What foods are considered unnecessary for any form of GMO? If youve ever grown mint, you know theres no need to worry, the stuff grows like weeds!
Submitted by: Taz21
Answer
Expert response from Kevin Folta
Professor and Chairman, Horticultural Sciences Department, University of Florida
Friday, 10/04/2015 10:53
Interesting question. I'll give you two interpretations.
Some crops do just fine from genetic improvements obtained through traditional breeding. Those don't need any GMO assistance. The GMO process just adds a gene or two that add a missing (and important) trait. If you have a good foundation, you don't need the extra support. That's important because the testing and deregulation process is long and expensive.
Therefore, most plants are not amenable to GMO technology, purely for economic reasons. The rigorous regulation, the high cost of R&D, the massive cost of testing and commercialization — these factors strongly deem most plant products unfit for transgenic (GMO) alterations.
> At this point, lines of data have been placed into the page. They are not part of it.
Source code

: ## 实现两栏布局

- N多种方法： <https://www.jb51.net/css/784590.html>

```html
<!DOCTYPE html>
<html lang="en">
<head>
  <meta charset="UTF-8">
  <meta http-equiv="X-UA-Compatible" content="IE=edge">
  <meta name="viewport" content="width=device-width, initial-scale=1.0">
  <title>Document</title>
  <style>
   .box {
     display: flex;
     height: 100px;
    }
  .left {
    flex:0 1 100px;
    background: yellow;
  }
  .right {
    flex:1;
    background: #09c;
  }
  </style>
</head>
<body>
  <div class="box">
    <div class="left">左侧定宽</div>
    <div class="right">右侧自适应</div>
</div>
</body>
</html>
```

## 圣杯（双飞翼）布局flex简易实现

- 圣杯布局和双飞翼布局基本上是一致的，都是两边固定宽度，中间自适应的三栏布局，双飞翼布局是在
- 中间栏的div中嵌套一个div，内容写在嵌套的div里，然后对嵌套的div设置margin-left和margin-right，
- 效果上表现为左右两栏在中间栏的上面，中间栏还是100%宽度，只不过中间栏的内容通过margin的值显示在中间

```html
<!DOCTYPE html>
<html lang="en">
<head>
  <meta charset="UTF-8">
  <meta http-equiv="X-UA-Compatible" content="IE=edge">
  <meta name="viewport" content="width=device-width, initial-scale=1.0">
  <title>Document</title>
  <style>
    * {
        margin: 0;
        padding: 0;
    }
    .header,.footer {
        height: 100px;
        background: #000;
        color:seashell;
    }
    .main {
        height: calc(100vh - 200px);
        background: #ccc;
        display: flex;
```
A trait added has to provide a significant savings for farmers or a huge advantage to consumers in order to be worth pursuing. It takes a long time to make back the R&D/deregulation costs. It would probably take a company 100 years to make back an investment in making GMO mint.
University laboratories worldwide have seed storage facilities full of GMO plants that can survive harsh conditions, provide more nutrition, produce better-tasting products/higher yields or be grown with less water or fertilizer. These are all exciting breakthroughs. However, they are not used commercially because getting them to market is next to impossible.
In conclusion, the only plants in which GMO is applicable for commercialization at this time are those that benefit from a trait that can't be produced through traditional breeding, and those with a significant possibility of economic return and long-term relevance of the added trait.